Um estudo recente da Dino, plataforma de reputação corporativa, revela que a reputação empresarial está se tornando um motor para acelerar o uso de dados e fortalecer o valuation das companhias no Brasil. A pesquisa, que entrevistou 300 executivos de grandes empresas, indica que 78% deles consideram a reputação como um ativo estratégico para alavancar a coleta e análise de dados, resultando em decisões mais assertivas e maior valor de mercado.
Reputação como alavanca para dados
Segundo o levantamento, empresas com alta reputação têm 2,5 vezes mais chances de implementar estratégias avançadas de dados. Isso porque a confiança gerada por uma boa imagem corporativa facilita a obtenção de informações de clientes e parceiros. “A reputação não é apenas um selo de qualidade, mas um facilitador para a inovação baseada em dados”, afirma Carlos Mendes, CEO da Dino.

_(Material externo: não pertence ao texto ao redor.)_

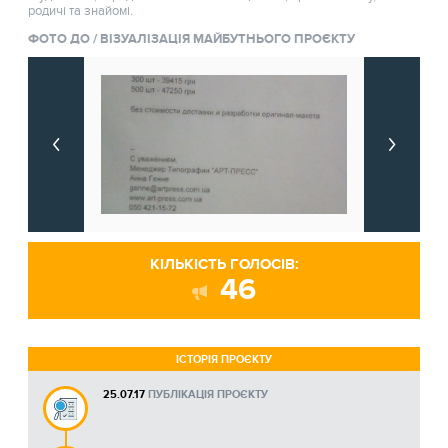
родичі та знайомі.
ФОТО ДО / ВІЗУАЛІЗАЦІЯ МАЙБУТНЬОГО ПРОЄКТУ
КІЛЬКІСТЬ ГОЛОСІВ:
46
ІСТОРІЯ ПРОЄКТУ
25.07.17
ПУБЛІКАЦІЯ ПРОЄКТУ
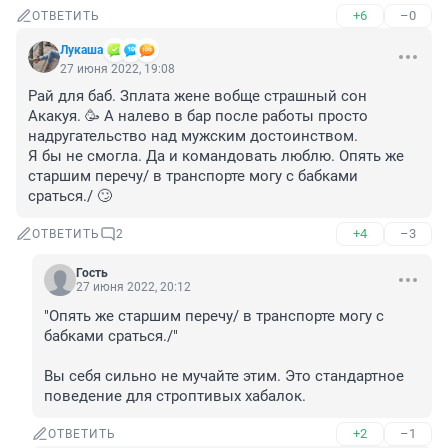
+6
–0
ОТВЕТИТЬ
Лукашa
27 июня 2022, 19:08
Рай для баб. Зплата жене вобще страшный сон 
Акакуя. 🥳 А налево в бар после работы просто 
надругательство над мужским достоинством. 

Я бы не смогла. Да и командовать люблю. Опять же 
старшим перечу/ в транспорте могу с бабками 
сраться./ 🙄
+4
–3
ОТВЕТИТЬ
2
Гость
27 июня 2022, 20:12
"Опять же старшим перечу/ в транспорте могу с 
бабками сраться./"

Вы себя сильно не мучайте этим. Это стандартное 
поведение для строптивых хабалок.
+2
–1
ОТВЕТИТЬ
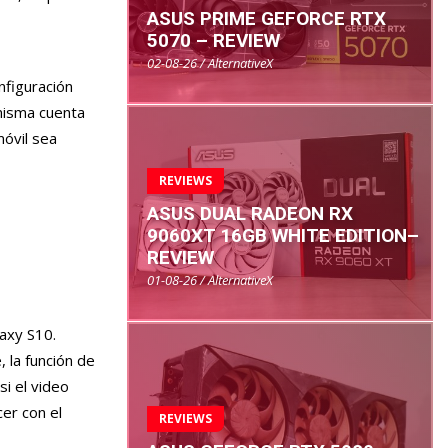
ASUS PRIME GEFORCE RTX
5070 – REVIEW
02-08-26 / AlternativeX
nfiguración
 misma cuenta
móvil sea
REVIEWS
ASUS DUAL RADEON RX
9060XT 16GB WHITE EDITION–
REVIEW
01-08-26 / AlternativeX
laxy S10.
 la función de
si el video
er con el
REVIEWS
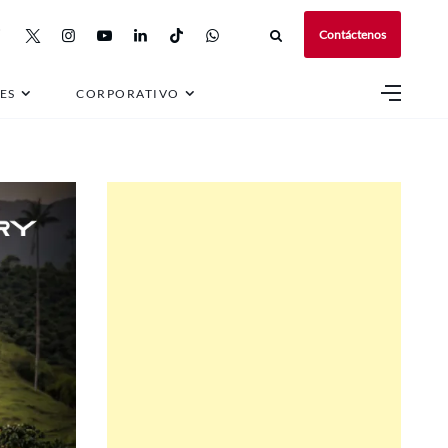
Contáctenos
ES
CORPORATIVO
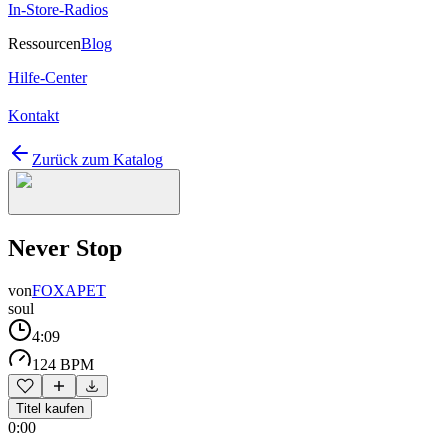
In-Store-Radios
Ressourcen
Blog
Hilfe-Center
Kontakt
Zurück zum Katalog
Never Stop
von
FOXAPET
soul
4:09
124 BPM
Titel kaufen
0:00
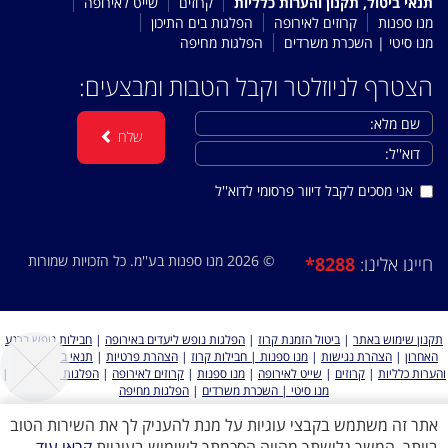
תנאי ביטול, תקנון והערות כלליות
קרוזים
שייט לאירופה
מנו ספנות
קרוזים לאירופה
הפלגות בים התיכון
מנו סיטי | השכרת משרדים
הפלגות מחיפה
הצטרף לניוזלטר וקבל הטבות ומבצעים:
שלח
אני מסכים לקבל דיוור פרסומי לדוא''ל
© 2026 מנו ספנות בע''מ. כל הזכויות שמורות
*8288
חייגו אלינו:
תקנון שימוש באתר
|
ביטול הזמנת קרוז
|
הפלגות נופש ליעדים באירופה
|
חבילות נופש ברגע
האחרון
|
הצהרת נגישות
|
מנו ספנות | חבילות קרוז
|
הצהרת פרטיות
|
תנאי ביטול, תקנון
והערות כלליות
|
קרוזים
|
שייט לאירופה
|
מנו ספנות
|
קרוזים לאירופה
|
הפלגות בים התיכון
|
מנו סיטי | השכרת משרדים
|
הפלגות מחיפה
אתר זה משתמש בקבצי עוגיות על מנת להעניק לך את השירות הטוב
ביותר, המשך גלישתך מהווה הסכמתך לשימוש בעוגיות
קראו עוד
כל הזכויות שמורות למנו ספנות 2026 ©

O estudo também aponta que 65% das empresas que priorizam a reputação relatam aumento no valuation nos últimos dois anos, contra apenas 30% das que não investem nessa área. O impacto é mais significativo em setores como tecnologia, finanças e saúde, onde a credibilidade é crucial.
Dados e valuation: relação direta
O uso de dados impulsionado pela reputação não só melhora a eficiência operacional, mas também atrai investidores. A pesquisa mostra que 82% dos investidores consultados consideram a reputação da empresa um fator determinante para decisões de investimento. “Empresas com boa reputação conseguem captar recursos com custo menor e negociar valuations mais altos”, explica Mendes.
Um exemplo citado é o de uma fintech brasileira que, após investir em transparência e compliance, viu seu valuation crescer 40% em um ano, enquanto o uso de dados para personalização de serviços aumentou 60%. A correlação entre reputação, dados e valor de mercado é clara, segundo o estudo.
Desafios e oportunidades
Apesar dos benefícios, 45% das empresas ainda enfrentam dificuldades para integrar dados à estratégia de reputação. Os principais obstáculos são a falta de habilidades técnicas (citada por 52%) e a resistência cultural (38%). No entanto, a tendência é de aceleração: 70% das empresas planejam aumentar investimentos em soluções de dados nos próximos 12 meses, com foco em reputação.
A Dino projeta que, até 2028, 90% das grandes empresas brasileiras terão programas estruturados de reputação atrelados ao uso de dados. “É uma mudança de paradigma: reputação deixa de ser um custo para ser um investimento com retorno mensurável”, conclui Mendes.